- Born: 4 June 1958 London, England
- Died: 13 April 2020 (aged 61) Delhi, India
- Education: National Institute of Technology, Kurukshetra
- Occupations: Chairman & Managing Director RRB Energy Limited
- Spouse: Seema Bakshi (Deceased Oct 2017)
- Children: Shweathambri Bakshi, Riteesh Mohan Bakshi & Raghav Mohan Bakshi

= Rakesh Bakshi =

Indian climate change activist (1958–2020)

Rakesh Bakshi (4 June 1958 - 13 April 2020), was an Indian climate change activist, professor, and businessman. He founded Solchrome Private Limited and RRB Energy Limited. In 1991, Rakesh Bakshi was awarded Padma Shri, India's 4th highest civilian award, by then-President of India, Shri. R. Venkataraman, in recognition of his commendable contributions to the field of renewable energy sources. He is the first Indian to be honored with this award for working in the field of renewable energy.

==Early life==
Rakesh Bakshi was born in London on 4 June 1958. He graduated from the National Institute of Technology Kurukshetra and achieved postgraduate qualifications in computer science and foreign trade. After completing his studies, he set up companies to research, manufacture, and implement renewable power plants. He was a guest lecturer at IIT for a short time.

==Career==
Rakesh Bakshi is credited as the founder of the following companies that work in the field of researching and manufacturing renewable energy generation equipment, mainly in the area of wind power generation.
- Solchrome Private Limited - the first Continuous Plating Solar Selective Coating Plant established in India.
- RRB Energy Limited
- Eco RRB Infra Private Limited
Rakesh Bakshi contributed as an eco-preneur - an entrepreneur in environmentally-friendly technology and businesses. He ventured into the commercial application of products and services in the field of renewable energy. He was a forerunner in establishing wind power as a major source of power generation in India.

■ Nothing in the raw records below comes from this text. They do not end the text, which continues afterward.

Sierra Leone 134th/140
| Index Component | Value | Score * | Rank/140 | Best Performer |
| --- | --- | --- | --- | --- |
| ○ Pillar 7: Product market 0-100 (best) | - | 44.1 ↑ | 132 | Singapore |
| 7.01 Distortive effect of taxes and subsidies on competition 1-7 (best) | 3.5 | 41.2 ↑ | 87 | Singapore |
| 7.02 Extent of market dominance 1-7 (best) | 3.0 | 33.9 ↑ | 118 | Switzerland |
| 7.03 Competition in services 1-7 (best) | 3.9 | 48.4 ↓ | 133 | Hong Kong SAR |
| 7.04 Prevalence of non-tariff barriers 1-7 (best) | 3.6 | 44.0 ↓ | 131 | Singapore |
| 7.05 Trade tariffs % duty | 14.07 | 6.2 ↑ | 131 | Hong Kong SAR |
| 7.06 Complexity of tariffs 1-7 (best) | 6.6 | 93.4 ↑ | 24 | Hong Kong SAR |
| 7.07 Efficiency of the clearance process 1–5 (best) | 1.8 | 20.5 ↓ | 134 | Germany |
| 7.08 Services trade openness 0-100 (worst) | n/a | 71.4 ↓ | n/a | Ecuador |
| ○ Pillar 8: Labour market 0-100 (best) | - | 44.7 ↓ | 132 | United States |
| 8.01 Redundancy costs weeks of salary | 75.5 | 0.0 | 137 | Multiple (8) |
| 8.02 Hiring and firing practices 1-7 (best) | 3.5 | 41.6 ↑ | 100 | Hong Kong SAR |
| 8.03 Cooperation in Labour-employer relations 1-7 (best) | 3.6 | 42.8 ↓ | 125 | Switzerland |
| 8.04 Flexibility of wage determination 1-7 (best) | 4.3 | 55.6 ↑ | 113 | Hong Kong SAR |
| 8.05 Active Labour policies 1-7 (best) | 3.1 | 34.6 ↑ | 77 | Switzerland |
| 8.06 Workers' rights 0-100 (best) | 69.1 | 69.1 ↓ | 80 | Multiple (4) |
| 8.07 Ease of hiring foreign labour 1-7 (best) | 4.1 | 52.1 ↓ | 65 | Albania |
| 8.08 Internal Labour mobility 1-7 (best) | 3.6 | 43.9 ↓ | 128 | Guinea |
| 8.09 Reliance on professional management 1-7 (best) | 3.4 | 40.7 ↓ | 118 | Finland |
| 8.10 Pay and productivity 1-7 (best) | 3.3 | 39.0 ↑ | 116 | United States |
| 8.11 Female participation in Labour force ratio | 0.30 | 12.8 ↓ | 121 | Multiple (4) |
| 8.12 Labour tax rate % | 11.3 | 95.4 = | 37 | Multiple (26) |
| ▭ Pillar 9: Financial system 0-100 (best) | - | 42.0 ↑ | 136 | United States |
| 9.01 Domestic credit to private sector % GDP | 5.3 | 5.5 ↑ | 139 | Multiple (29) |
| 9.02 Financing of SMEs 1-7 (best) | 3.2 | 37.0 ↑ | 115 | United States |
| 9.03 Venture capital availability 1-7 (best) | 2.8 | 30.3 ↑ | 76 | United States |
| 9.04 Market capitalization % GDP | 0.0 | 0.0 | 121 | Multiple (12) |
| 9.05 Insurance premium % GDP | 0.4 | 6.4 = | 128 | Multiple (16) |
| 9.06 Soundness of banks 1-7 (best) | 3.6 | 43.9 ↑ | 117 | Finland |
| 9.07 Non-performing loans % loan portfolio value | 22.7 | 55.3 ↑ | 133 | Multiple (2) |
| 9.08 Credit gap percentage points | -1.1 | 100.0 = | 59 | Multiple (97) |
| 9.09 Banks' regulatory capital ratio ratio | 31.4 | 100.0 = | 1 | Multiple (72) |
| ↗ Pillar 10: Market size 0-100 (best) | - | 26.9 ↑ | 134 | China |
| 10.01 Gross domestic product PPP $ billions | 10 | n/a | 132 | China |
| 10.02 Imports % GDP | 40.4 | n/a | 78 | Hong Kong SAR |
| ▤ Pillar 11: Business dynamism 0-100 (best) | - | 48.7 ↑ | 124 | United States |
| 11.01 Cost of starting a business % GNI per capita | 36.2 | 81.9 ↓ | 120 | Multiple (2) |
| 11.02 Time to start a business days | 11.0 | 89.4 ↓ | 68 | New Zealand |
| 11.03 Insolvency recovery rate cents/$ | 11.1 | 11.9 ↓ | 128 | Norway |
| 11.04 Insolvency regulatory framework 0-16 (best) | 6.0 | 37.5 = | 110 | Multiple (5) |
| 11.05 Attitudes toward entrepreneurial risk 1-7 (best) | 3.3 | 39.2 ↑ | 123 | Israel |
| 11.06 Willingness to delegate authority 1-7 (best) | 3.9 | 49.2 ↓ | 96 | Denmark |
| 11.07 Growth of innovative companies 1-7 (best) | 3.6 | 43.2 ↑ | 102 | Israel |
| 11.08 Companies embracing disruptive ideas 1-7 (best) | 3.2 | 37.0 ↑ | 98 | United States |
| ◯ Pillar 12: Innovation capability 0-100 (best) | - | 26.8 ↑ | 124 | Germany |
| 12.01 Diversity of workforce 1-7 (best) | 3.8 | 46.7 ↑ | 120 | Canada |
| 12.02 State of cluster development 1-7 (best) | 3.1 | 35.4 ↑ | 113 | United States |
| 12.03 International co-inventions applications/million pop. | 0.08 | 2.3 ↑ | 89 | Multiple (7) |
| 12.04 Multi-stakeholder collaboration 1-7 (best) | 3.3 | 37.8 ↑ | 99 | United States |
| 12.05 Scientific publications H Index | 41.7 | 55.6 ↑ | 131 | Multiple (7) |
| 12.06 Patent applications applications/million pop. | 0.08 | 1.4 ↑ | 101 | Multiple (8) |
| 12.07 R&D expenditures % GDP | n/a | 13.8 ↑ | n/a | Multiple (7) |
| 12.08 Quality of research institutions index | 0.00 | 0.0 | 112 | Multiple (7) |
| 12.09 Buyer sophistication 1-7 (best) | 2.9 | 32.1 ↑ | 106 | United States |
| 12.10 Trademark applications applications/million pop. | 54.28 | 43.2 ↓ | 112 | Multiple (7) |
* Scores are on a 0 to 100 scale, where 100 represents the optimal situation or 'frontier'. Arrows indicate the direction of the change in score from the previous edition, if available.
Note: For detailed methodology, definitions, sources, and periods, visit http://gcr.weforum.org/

Rakesh Bakshi introduced to the Indian energy sector some of the most advanced technologies in the field of renewable energy and wind power energy from Europe and Canada. Rakesh Bakshi's companies also marketed and exported renewable energy products and services globally, to countries including Spain, Germany, the Netherlands, Denmark, Greece, Malaysia, Mauritius, Botswana, Korea, Australia, Cyprus, the U.K, and Turkey.

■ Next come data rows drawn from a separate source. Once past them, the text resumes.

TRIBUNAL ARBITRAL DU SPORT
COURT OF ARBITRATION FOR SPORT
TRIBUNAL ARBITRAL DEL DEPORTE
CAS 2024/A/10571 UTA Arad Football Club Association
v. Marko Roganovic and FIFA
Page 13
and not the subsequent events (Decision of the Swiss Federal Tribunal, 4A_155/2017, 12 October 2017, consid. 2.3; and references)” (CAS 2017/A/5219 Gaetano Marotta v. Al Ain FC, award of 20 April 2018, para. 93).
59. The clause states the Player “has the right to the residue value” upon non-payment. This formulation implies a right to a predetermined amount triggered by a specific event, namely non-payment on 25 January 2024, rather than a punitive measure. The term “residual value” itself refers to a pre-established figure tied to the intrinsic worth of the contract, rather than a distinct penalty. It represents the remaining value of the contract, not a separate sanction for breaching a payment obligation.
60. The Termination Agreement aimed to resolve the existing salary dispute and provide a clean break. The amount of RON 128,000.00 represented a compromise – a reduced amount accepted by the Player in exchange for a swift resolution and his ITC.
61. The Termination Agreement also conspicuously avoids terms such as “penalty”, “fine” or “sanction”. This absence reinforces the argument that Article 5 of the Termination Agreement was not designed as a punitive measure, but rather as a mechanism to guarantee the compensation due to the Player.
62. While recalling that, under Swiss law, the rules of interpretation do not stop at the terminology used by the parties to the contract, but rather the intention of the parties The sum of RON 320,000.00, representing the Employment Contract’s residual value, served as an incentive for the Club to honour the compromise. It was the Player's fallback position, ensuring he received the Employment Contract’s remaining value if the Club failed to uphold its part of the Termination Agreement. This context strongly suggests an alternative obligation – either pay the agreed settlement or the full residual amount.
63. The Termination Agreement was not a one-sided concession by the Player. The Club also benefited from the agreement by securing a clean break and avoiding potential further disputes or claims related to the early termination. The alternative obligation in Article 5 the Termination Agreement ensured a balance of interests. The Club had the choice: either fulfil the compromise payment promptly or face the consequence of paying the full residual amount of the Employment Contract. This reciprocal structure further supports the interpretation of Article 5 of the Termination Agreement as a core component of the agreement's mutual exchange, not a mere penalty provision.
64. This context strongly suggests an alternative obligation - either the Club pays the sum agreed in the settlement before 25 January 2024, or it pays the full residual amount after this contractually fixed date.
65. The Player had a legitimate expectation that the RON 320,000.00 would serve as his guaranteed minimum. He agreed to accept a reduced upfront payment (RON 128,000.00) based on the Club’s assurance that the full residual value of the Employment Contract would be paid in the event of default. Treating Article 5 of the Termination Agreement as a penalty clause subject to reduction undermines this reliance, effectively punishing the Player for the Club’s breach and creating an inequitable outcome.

==Awards and recognitions==
- Padma Shri - 1991
- Prince Henrik's Medal of Honour from Denmark - 1997
- Climate Technology Leadership Award United Nations Framework Convention on Climate Change - 1999
- Udyog Rattan
- 2000 Millennium Award
- SESI Business Leadership Award from Solar Energy Society of India- 2005
- Lifetime Achievement Award
- Rotary's "For The Sake Of Honour" Award
- Order of the Star of Italian Solidarity, Knight Commander
- German Cross of the Order of Merit

==Titles==
- Wind Energy Pioneer
- Green Maharaja

==Personal life==
Rakesh Bakshi married Seema Bakshi, daughter of Brigadier Dr. Kapil Mohan (chairman and managing director of Mohan Meakin Limited), who comes from one of the most respected and highly illustrious families of India. She died on 11 October 2017 in Chennai. He has three children: Shweathambri Bakshi (daughter), Riteesh Mohan Bakshi (son), and Raghav Mohan Bakshi (son).